The story of King Arthur and the Round Table became a national myth thanks to Geoffrey of Monmouth's Historia Regum Brittaniae – the History of the Kings of Britain. New research has unveiled that this work was written in Oxford.

Helen Fulton, professor of medieval literature at York University has found evidence that Geoffrey was in the English city from between 1129 and 1151, the period when he wrote the legendary account. She tells The Oxford Times, "Geoffrey can certainly be traced to Oxford between 1129 and 1151 because his name appears as a witness on a number of charters – grants of land normally awarded by the king to a particular priory.

“One was the foundation charter for Osney Priory and he had a close connection with the canons of St George in Oxford.

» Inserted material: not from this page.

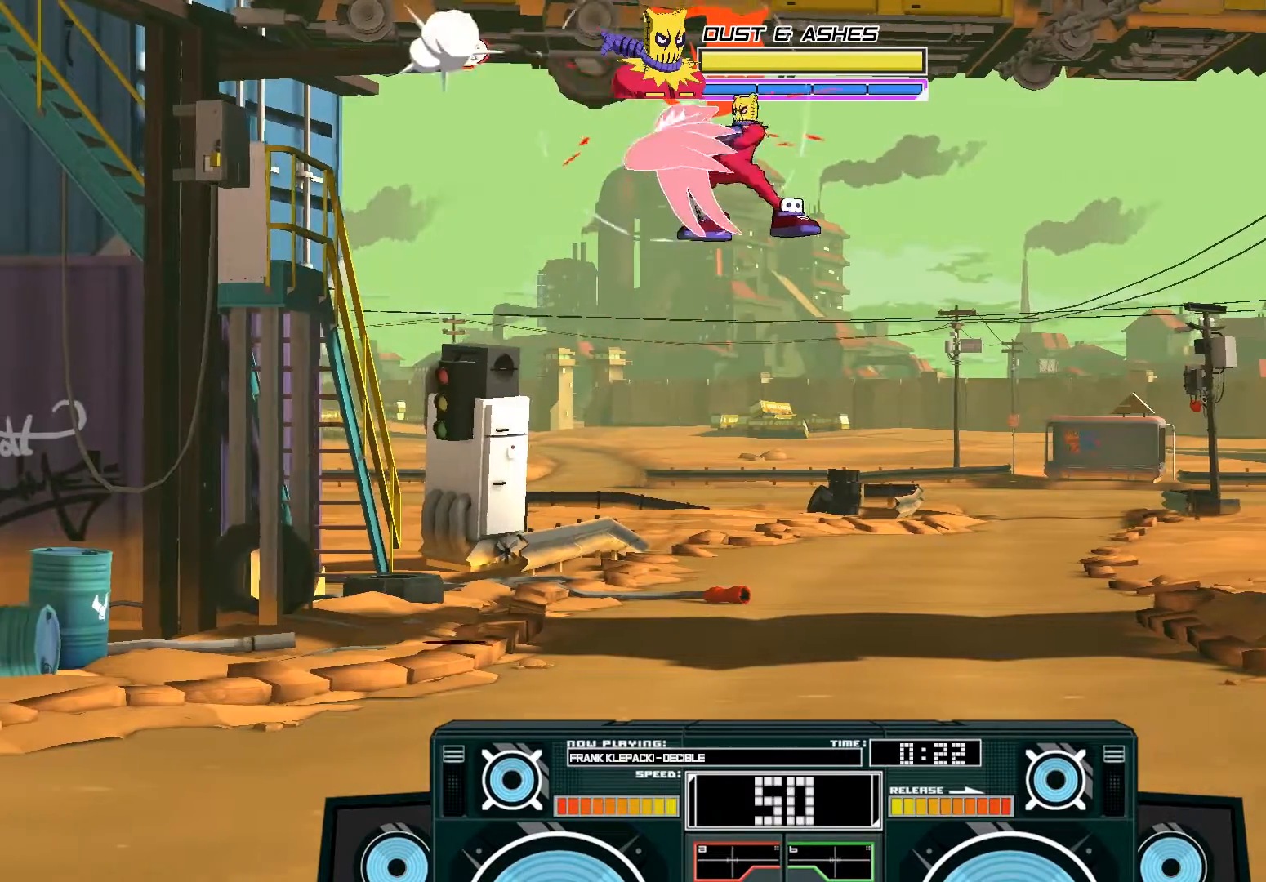
{"buttons": [], "left_stick": "center", "right_stick": "center", "events": [[33, "A", "up"], [83, "left_stick", "center"], [133, "left_stick", "down"], [167, "B", "down"], [283, "B", "up"], [417, "left_stick", "center"]]}
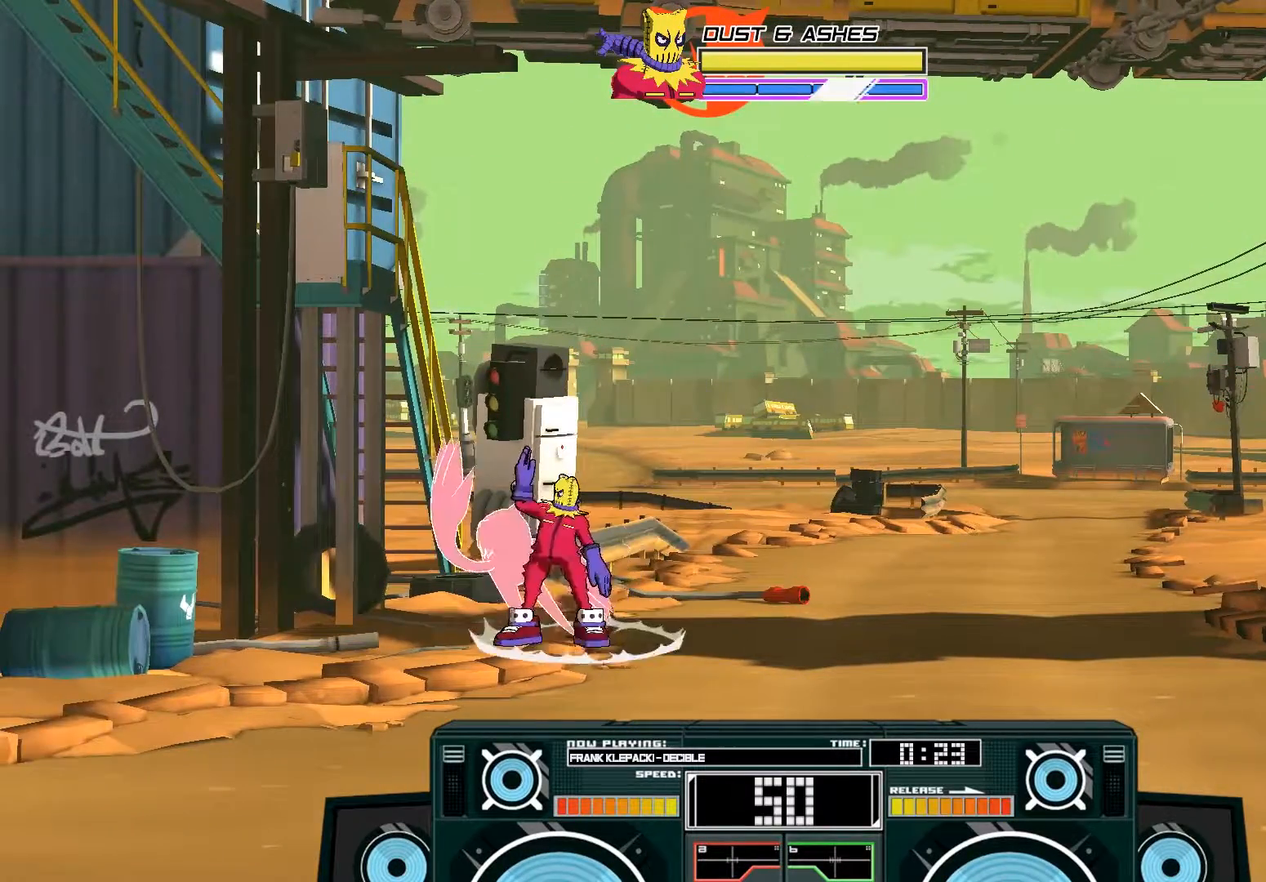
{"buttons": ["A", "B"], "left_stick": "up-right", "right_stick": "center", "events": [[17, "left_stick", "right"], [150, "left_stick", "up-right"], [333, "A", "down"], [367, "B", "down"]]}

His life of Merlin was dedicated to one of the canons of St George.”

Sarah Peverley, senior lecturer at the University of Liverpool, added “Scholars were already aware that Geoffrey spent a great deal of time at Oxford, studying and teaching there, but the new attention given to documentary evidence linking him to the city is fantastic; it will help us to re-evaluate his social milieu and the cultural influences at work on him as he was composing the Historia.

“Though the British fascination with Arthur dates back much further than Geoffrey’s Latin chronicle, Geoffrey is ultimately responsible for the enduring popularity of King Arthur’s story today. He took stories of Arthur’s deeds and achievements from oral culture and brief references to him in earlier works, such as the Historia Brittonum, and invented a golden Arthurian age in the British past.

“His narrative presents history as it should have been, not as it really was. The chronicle’s influence was far-reaching in the Middle Ages, and the Arthurian tales that Geoffrey inspired went onto influence Arthuriana in every subsequent age.

“King Arthur’s appeal is timeless because he’s a touchstone for greatness: he answers society’s desire for strong and just leadership."